Activity:
Your job is to set down the stretch of entries that opens with the line containing "developing countries would" and closes with the line containing "Africa will be". Keep both end lines, copy each exactly, and add nothing.

[Start of Attachment]

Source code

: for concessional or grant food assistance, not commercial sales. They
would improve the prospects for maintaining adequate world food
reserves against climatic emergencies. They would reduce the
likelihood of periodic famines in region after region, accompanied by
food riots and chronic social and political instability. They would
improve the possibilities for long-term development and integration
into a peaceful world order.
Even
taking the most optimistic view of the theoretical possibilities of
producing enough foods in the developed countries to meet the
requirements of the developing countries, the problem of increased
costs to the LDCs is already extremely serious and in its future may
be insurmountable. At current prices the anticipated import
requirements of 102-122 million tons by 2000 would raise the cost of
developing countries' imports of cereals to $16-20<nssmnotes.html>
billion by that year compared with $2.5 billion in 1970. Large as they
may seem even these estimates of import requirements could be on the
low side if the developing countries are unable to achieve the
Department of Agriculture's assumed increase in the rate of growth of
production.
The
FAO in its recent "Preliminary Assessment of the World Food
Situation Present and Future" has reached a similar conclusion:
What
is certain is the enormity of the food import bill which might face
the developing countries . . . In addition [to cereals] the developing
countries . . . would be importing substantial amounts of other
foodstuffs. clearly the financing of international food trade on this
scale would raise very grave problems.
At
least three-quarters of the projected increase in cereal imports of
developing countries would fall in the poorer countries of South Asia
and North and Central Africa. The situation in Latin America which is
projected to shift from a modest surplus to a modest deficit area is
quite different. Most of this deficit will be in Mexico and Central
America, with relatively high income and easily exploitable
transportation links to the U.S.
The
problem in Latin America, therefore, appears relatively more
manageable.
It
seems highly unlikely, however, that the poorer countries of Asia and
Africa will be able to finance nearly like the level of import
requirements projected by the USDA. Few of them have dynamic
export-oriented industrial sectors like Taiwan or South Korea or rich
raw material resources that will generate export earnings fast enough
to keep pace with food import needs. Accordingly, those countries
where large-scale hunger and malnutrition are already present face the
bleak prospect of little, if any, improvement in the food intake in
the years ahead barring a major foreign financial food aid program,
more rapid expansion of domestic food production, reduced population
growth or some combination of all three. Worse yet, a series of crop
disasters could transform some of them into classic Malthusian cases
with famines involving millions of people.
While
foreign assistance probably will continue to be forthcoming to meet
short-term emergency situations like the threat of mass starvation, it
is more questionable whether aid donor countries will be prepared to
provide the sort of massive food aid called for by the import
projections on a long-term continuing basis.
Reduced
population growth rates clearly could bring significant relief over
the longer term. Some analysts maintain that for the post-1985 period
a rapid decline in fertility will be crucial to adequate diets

[End of Attachment]

Response:
developing countries would fall in the poorer countries of South Asia
and North and Central Africa. The situation in Latin America which is
projected to shift from a modest surplus to a modest deficit area is
quite different. Most of this deficit will be in Mexico and Central
America, with relatively high income and easily exploitable
transportation links to the U.S.
The
problem in Latin America, therefore, appears relatively more
manageable.
It
seems highly unlikely, however, that the poorer countries of Asia and
Africa will be able to finance nearly like the level of import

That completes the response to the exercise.